Directions for this task:
Quote all of the data that follows exactly as written, skipping the images.

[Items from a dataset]
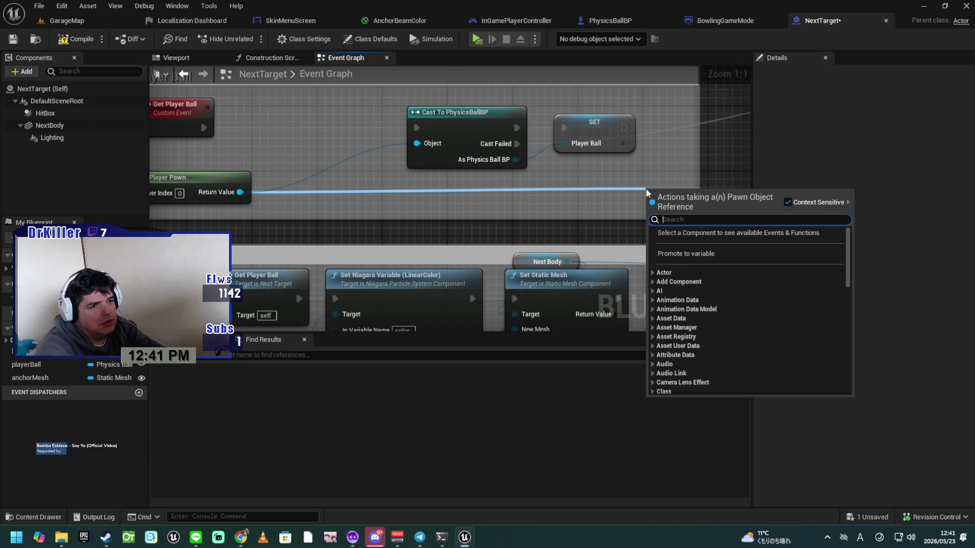
text(get class)
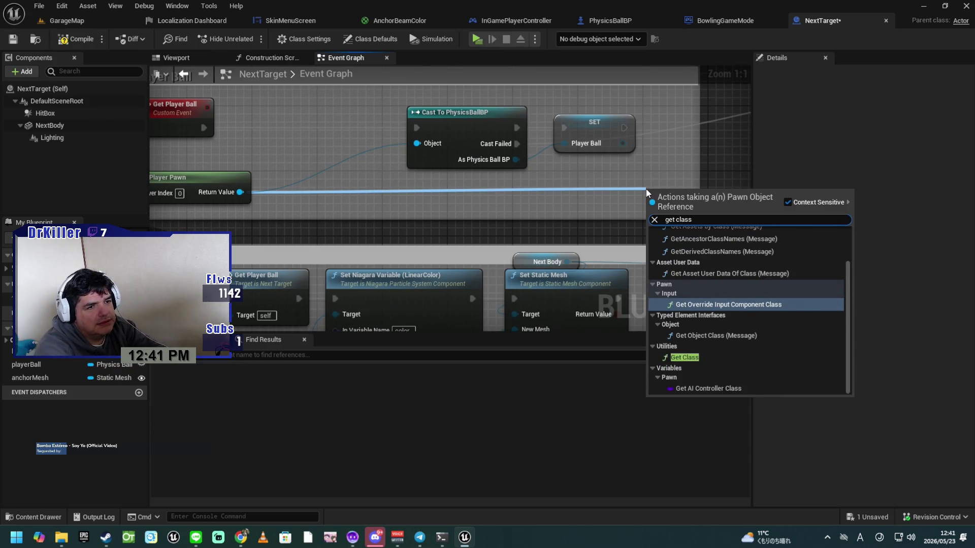
key(Down)
key(Down)
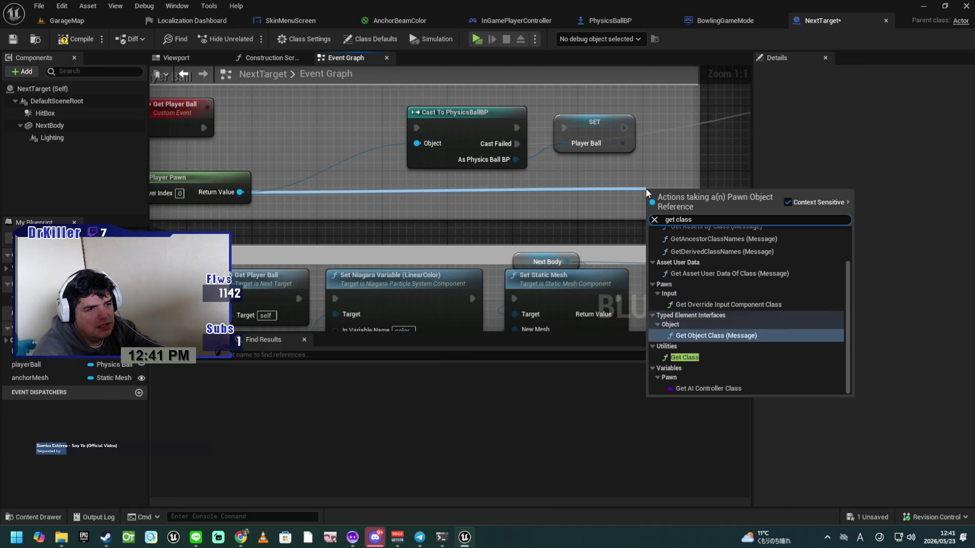
key(Return)
mouse_move(687, 198)
mouse_down()
mouse_move(565, 182)
mouse_move(664, 191)
mouse_up()
text(get)
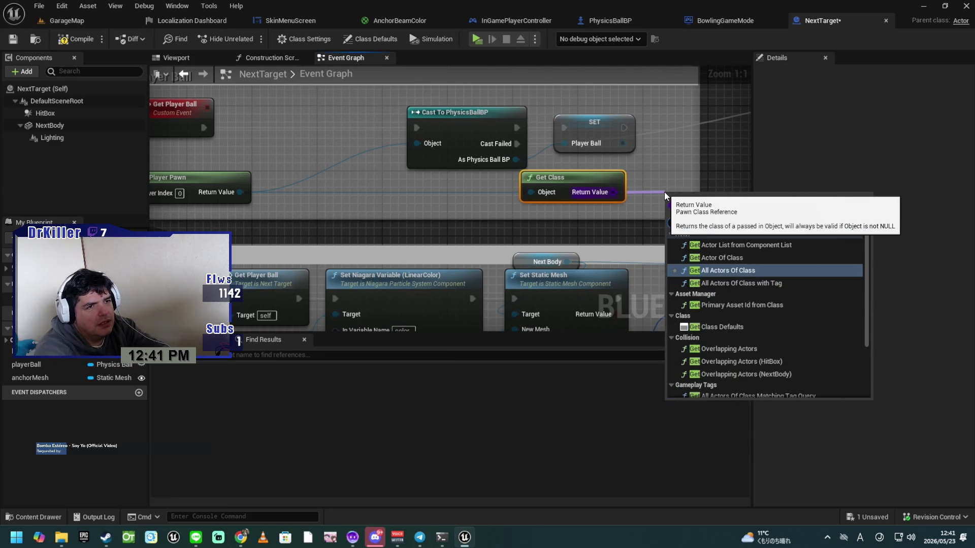
text( name)
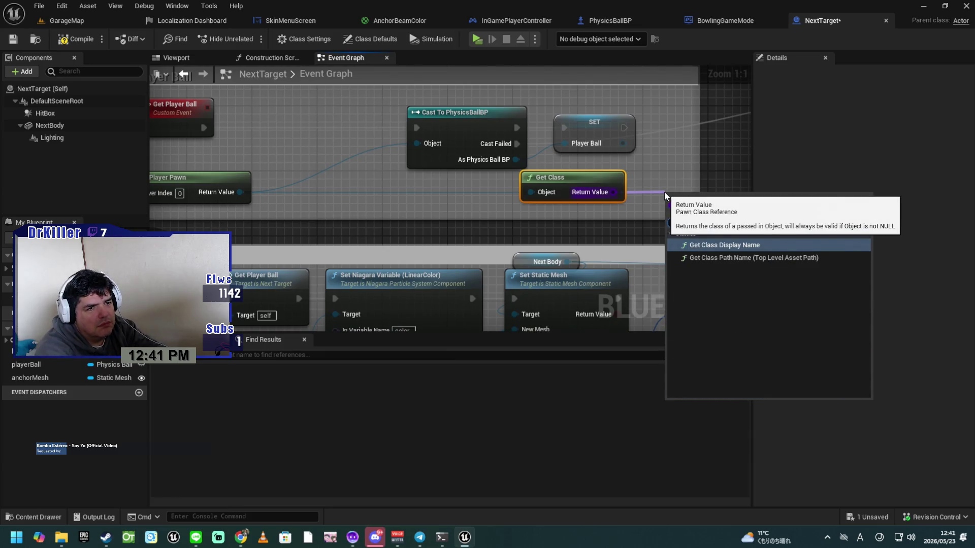
click(713, 247)
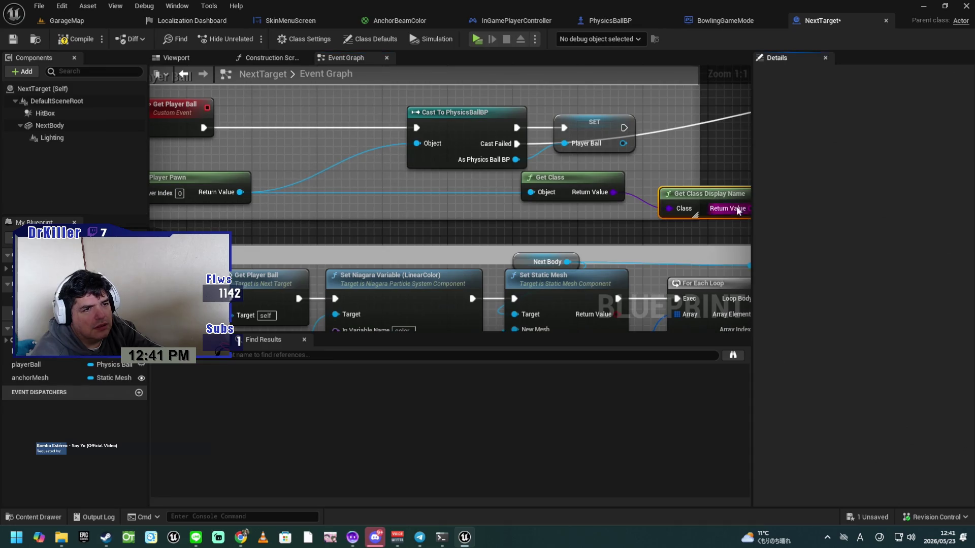
drag(666, 183, 438, 215)
mouse_move(522, 241)
mouse_down()
mouse_move(560, 222)
mouse_move(564, 203)
mouse_up()
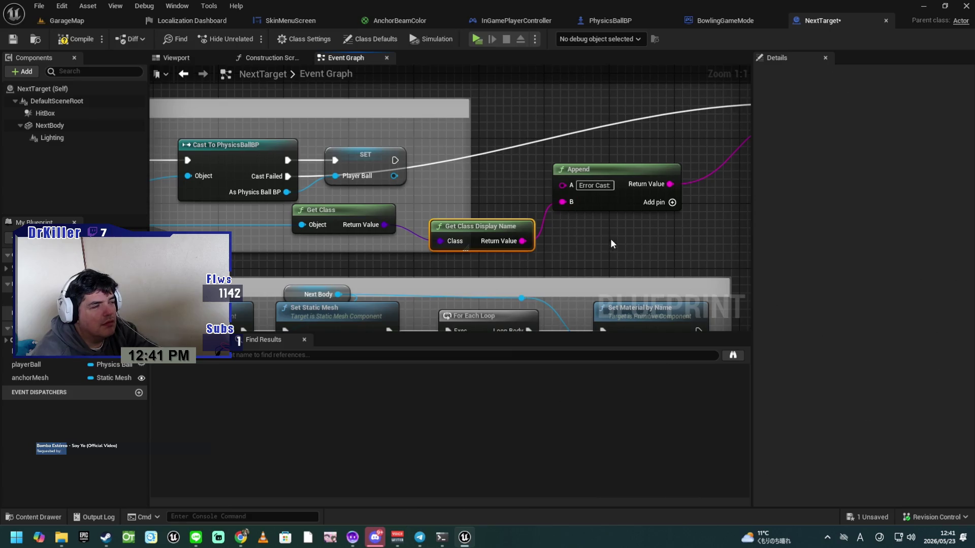
click(477, 41)
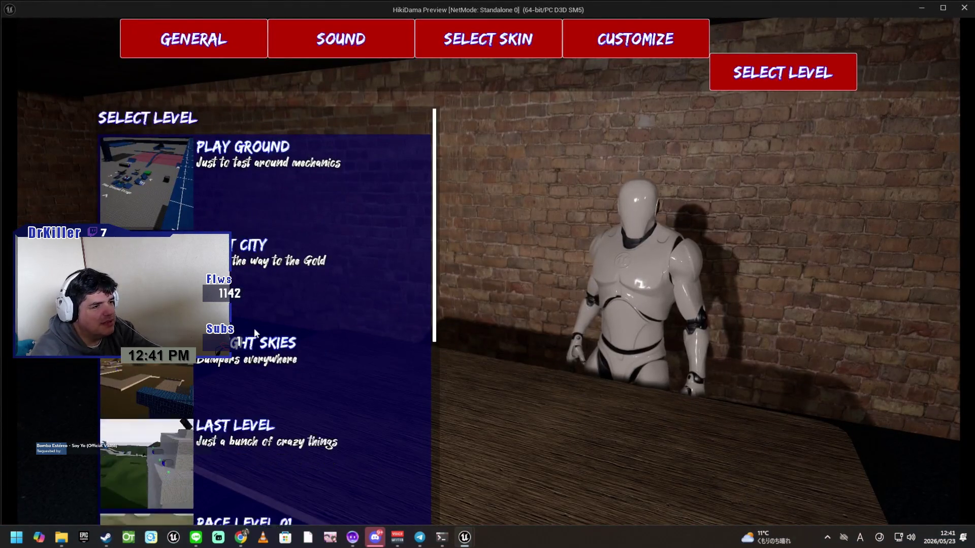
Start the Bowling Alley level and launch the ball down the lane toward the pins.
scroll(269, 339, down, 3)
scroll(269, 339, down, 3)
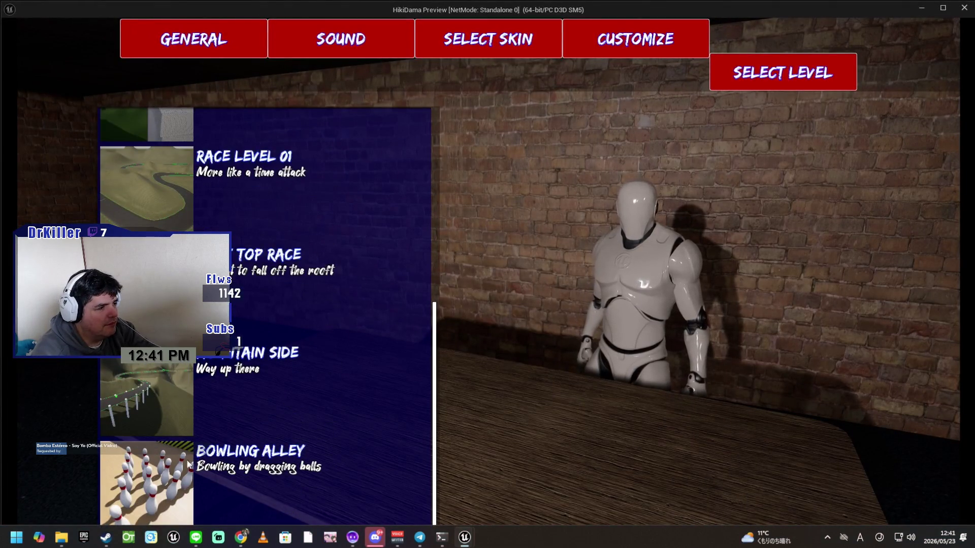
click(159, 481)
click(385, 520)
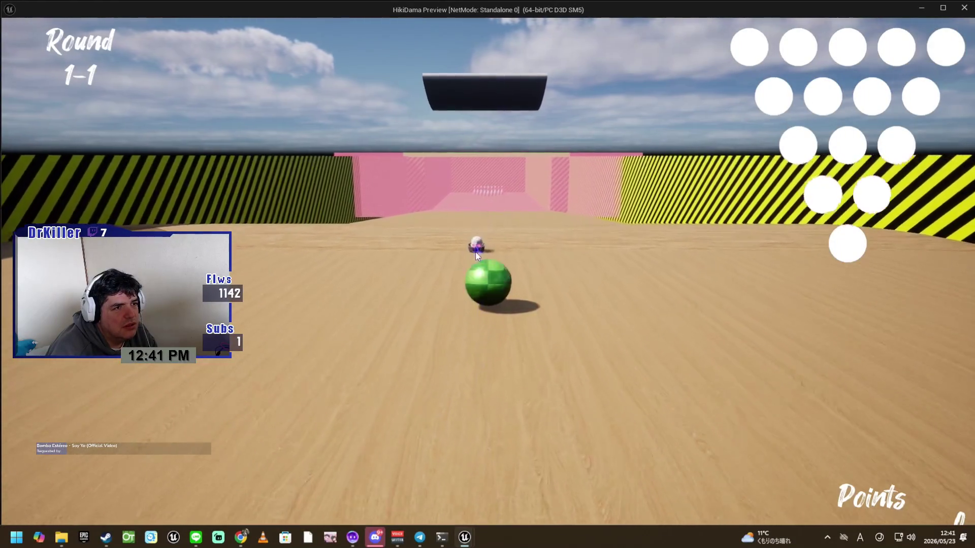
click(498, 232)
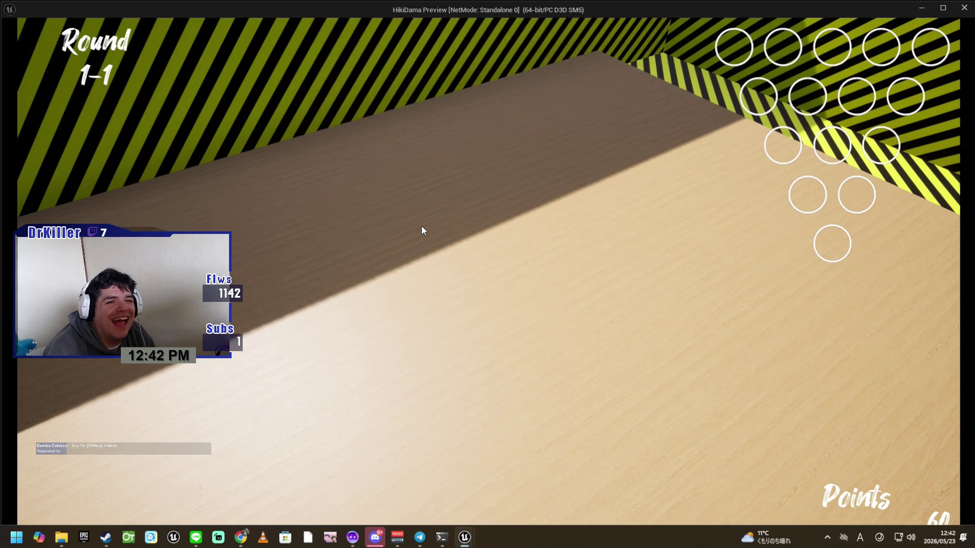
Move the player robot around the ball while 'Error Cast:' messages print, then stop the preview.
key(a)
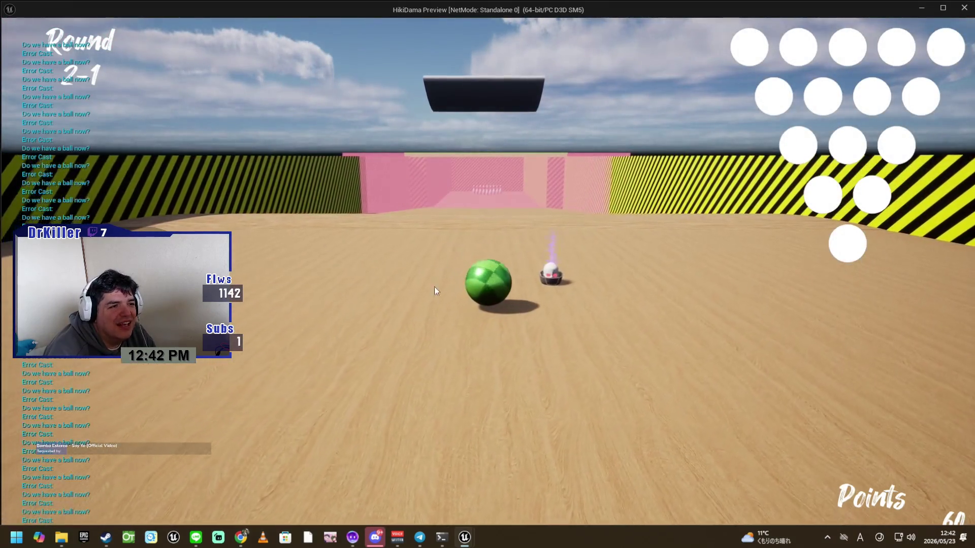
key(s)
key(d)
key(w)
key(a)
key(w)
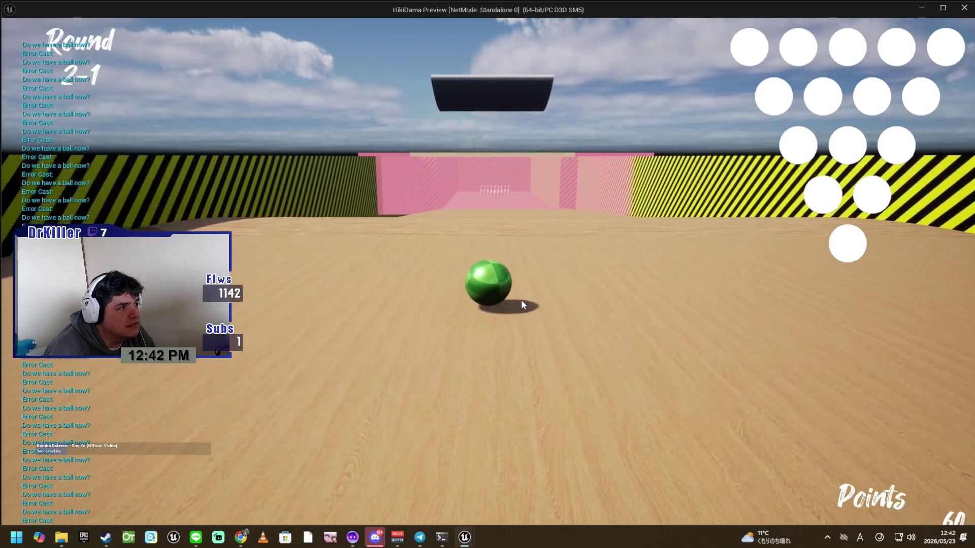
key(w)
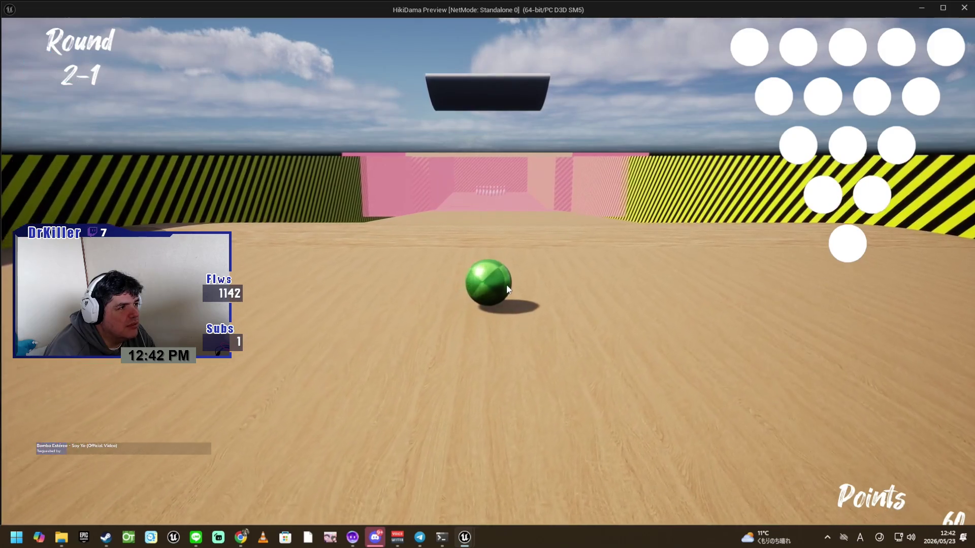
key(s)
key(e)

Answer to this problem:
text(get class)
key(Down)
key(Down)
key(Return)
mouse_move(687, 198)
mouse_down()
mouse_move(565, 182)
mouse_move(664, 191)
mouse_up()
text(get)
text( name)
click(713, 247)
drag(666, 183, 438, 215)
mouse_move(522, 241)
mouse_down()
mouse_move(560, 222)
mouse_move(564, 203)
mouse_up()
click(477, 41)
Start the Bowling Alley level and launch the ball down the lane toward the pins.
scroll(269, 339, down, 3)
scroll(269, 339, down, 3)
click(159, 481)
click(385, 520)
click(498, 232)
Move the player robot around the ball while 'Error Cast:' messages print, then stop the preview.
key(a)
key(s)
key(d)
key(w)
key(a)
key(w)
key(w)
key(s)
key(e)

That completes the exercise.